- Occupations: Poet, playwright, screenwriter
- Writing career
- Notable works: Cinema Vernacular The Debutante Lulu Jonathan The Alice Complex Backgammon at the Louvre Songs & Statues
- Website: www.peternickowitz.com

= Peter Nickowitz =

American dramatist

Peter Barr Nickowitz is an American poet, playwright, and screenwriter.

Nickowitz grew up in Fairfield, Connecticut and graduated from Brandeis University and New York University, where he received a Ph.D. in English and American literature.

He is the author of Rhetoric and Sexuality: The Poetry of Hart Crane, Elizabeth Bishop, and James Merrill (Palgrave, 2006).

Nickowitz's debut collection of poems, Cinema Vernacular, was released in 2014 by Publication Studio. For the Huffington Post, Carol Muske-Dukes writes: "Cinema Vernacular is built around a protagonist's ongoing everyday and romantic affairs in two cities: New York and Paris. The reader finds herself drawn into the poetry "movie," drawn into the fluid "camera work" of the "director's cut" — and then drawn past all these elements to the heart of the poem, the place where form, all form, becomes superfluous and the poem itself speaks unforgettably to the reader." In Goodreads.com Kevin Killian writes: "Cinema Vernacular is a stunning new collection of poetry by Peter Nickowitz. Using forms like screenplays and even films in his poetics, Cinema Vernacular is porous, deft, concerned with our relationship to the intangible and how desire filters through image and text. These poems mark, with recognizable pathos and sharp turns of hilarity, the arrival of a major voice."
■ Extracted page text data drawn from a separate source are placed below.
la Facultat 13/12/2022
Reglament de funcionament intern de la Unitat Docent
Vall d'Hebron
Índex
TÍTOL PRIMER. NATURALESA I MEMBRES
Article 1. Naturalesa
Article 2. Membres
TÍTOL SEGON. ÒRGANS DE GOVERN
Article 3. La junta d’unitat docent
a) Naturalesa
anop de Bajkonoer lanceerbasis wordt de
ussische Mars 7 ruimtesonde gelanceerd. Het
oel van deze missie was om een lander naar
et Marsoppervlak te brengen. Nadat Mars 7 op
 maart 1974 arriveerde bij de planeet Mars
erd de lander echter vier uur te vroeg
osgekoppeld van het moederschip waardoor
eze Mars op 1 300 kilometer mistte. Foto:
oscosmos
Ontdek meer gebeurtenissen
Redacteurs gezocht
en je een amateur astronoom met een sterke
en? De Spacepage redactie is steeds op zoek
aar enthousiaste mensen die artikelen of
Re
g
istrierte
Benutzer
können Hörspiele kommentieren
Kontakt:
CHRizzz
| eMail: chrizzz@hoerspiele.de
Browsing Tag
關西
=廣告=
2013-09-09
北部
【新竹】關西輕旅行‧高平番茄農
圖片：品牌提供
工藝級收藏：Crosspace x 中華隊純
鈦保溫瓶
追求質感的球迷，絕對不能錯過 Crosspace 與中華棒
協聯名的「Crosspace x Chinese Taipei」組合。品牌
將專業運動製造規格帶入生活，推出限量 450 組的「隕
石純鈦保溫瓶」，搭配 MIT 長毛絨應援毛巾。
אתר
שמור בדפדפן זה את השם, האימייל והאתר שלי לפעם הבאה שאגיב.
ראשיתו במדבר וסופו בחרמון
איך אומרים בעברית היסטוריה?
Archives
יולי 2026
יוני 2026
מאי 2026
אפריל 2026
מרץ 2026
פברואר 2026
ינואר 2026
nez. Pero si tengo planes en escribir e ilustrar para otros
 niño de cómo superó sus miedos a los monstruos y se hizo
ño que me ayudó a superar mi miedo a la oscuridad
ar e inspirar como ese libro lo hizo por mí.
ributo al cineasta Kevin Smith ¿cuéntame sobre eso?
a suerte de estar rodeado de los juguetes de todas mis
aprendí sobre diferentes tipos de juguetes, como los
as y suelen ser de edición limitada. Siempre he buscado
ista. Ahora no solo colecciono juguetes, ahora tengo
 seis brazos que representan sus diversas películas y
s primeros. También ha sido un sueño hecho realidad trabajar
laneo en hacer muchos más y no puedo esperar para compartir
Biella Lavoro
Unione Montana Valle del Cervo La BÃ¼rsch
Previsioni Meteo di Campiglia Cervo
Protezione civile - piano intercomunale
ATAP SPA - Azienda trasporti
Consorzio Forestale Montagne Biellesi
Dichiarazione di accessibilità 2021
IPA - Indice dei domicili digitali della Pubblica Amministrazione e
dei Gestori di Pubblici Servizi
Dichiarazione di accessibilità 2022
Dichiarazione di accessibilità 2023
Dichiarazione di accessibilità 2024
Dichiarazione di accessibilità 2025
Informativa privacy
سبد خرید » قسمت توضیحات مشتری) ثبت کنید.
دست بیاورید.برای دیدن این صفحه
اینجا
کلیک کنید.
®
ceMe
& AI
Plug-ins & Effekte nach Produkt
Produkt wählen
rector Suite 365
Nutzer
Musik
His poems have appeared in literary magazines including The Paris Review, Barrow Street, Shampoo, Slope, Marsh Hawk Review, and Third Coast, and he was a National Poetry Series finalist.

His plays include The Alice Complex (with Kate Mara and Harriet Harris; Lisa Banes and Xanthe Elbrick) ("Smart, incisive..." - NY Times), Backgammon at the Louvre, and Songs & Statues. They have been produced at the Cherry Lane, Dixon Place, The Blank Theatre, and Stella Adler Studio, where he was the 2008-09 Harold Clurman Playwright-in-Residence.

His screenplays (co-written with Bill Oliver) include The Debutante, which received a grant from the Jerome Foundation, Lulu, a drama based on the life of silent film star Louise Brooks, which was optioned by Neve Campbell and Peer Oppenheim, and Jonathan, about a young man who has a condition in which he shares his body with another consciousness.

He has taught at the LaGuardia Community College of the City University of New York, the University of Southern California, and The New School. He currently teaches in the Goldberg Department of Dramatic Writing at New York University.